Fray Francisco de la Cruz, el dominico heresiarca
En el Perú del siglo XVI existía una batalla vehemente por el futuro de la forma de convivencia. La que estaba en vías de derrota era la que representaba el Tawantinsuyo, desmoronándose, pero aún con visos de rebeldía. Sectores de población en las entrañas de los Andes libraban todavía incursiones ante las hordas hispanas. A la par, el establecimiento de la expansión imperial europea requería de un orden social y, principalmente, un asentamiento definitivo de creencias. La evangelización se tornó en la estrategia de imposición de un nuevo paradigma. Esto era, la aceptación del triunfo europeo tanto en sus horizontes cristianos como de su allanamiento de gobierno. Además, se iniciaría una plataforma de concesiones mutuas con las panacas incas vencidas. Una etapa de pactos y arreglos asimétricos, impuestos a la fuerza, pero aceptados por los sectores privilegiados del incanato para su propia sobrevivencia. En medio de ello, una tercera opción aparecía.
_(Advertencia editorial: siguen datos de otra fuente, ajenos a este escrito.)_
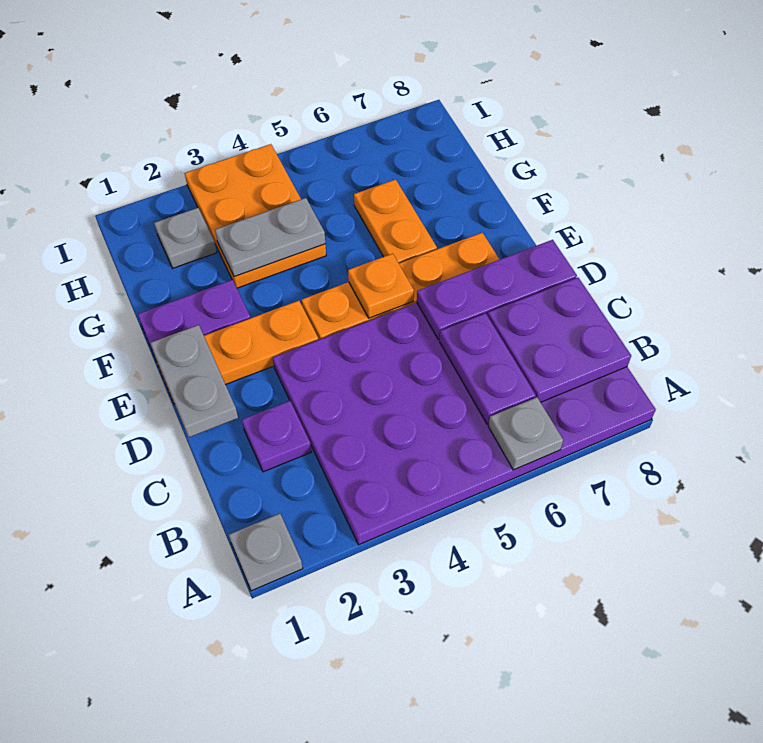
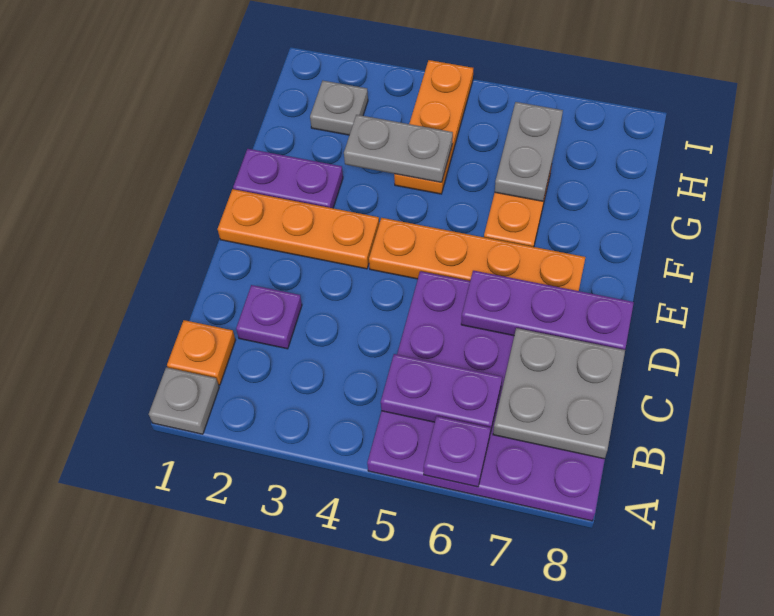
purple 4x6 plate [273,303,656,545] -> purple 4x4 plate [367,271,605,521]
grey 1x1 plate [488,397,563,470] -> purple 1x1 plate [424,416,491,487]
purple 1x2 plate [440,313,536,424] -> purple 1x2 plate turned to [381,354,502,432]
purple 2x2 plate [488,277,631,402] -> grey 2x2 plate [493,328,625,459]
grey 1x2 plate [150,325,238,437] -> grey 1x2 plate moved to [495,102,563,201]
orange 1x1 plate [348,254,414,318] -> orange 1x1 plate moved to [167,320,236,385]
orange 2x3 plate [185,144,326,288] -> orange 1x3 plate [394,60,473,194]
El teólogo dominico Francisco de la Cruz, rector de la Universidad de San Marcos, se atrevió a plantear una sociedad alternativa en la que el Perú se convertiría en el punto de partida de una nueva etapa de la civilización humana. Para ello, el Apocalipsis, como momento crucial de la historia habría advenido y, claro, eso significaba también un giro de magnitudes universales. La composición de esta sociedad de raigambre bíblica y anunciada por las profecías estaría integrada, en escenarios de reconocimiento análogo, por indígenas, mestizos y mujeres, además de los españoles. Una coexistencia multicultural en la que las condiciones de su naturaleza humana eran suficientes. Un proyecto extraño, sumamente singular, adelantado, por ello mismo, peligroso e inadmisible. Por más que la relectura de los códigos neotestamentarios y la respetada tradición eclesial podría empujarnos a esa interpretación. Cómo se lo ocurría a este fraile plantear la posibilidad de una forma de organización de esas dimensiones y encima asumir que tenía razón.
Además, señalaba directamente que el centro de ese renacimiento global iba a suceder en estas tierras americanas y, la nueva Jerusalén, sería Lima. La inevitable decadencia de Europa, según su exégesis, era un asunto comprensible y parte de la evolución definida por un plan divino superlativo al cual había que someterse. Quién se opondría a los designios celestiales y a los anuncios proféticos que las propias afirmaciones de los evangelistas revelaban entre versículos. El nuevo Papa tendría nacionalidad peruana y un nuevo gobernante mundial nacería también en el Perú, con todas las atribuciones descritas por los difundidos textos del libro sagrado cristiano. Esa renovación civilizatoria era inminente y no habría marcha atrás.
Entonces, el estrenado brazo inquisitorial limeño lo encarceló. Se requería controlar y disciplinar esa enardecida posición. Para demoler sus tesis fue constantemente interrogado, además de otras acusaciones teológicas paralelas sobre las cuales le requerían las negara. Durante años el religioso, abandonado por su orden, resistió. Pero una prisión en Perú equivale a una estancia infernal. Con el cuerpo maltrecho, incluso ya con desvaríos, fue acusado finalmente de heresiarca y otros cargos que lo llevaron directamente a la insaciable hoguera en plena Plaza Mayor. Su mayor oponente, el estratega jesuita José de Acosta, regocijado mientras observa sus cenizas, anota en sus escritos que es una victoria pedagógica sobre los falsos profetas. Siglos después su voz vuelve a oírse, reaparece para reubicarse entre los personajes que visionaron al Perú de otra manera.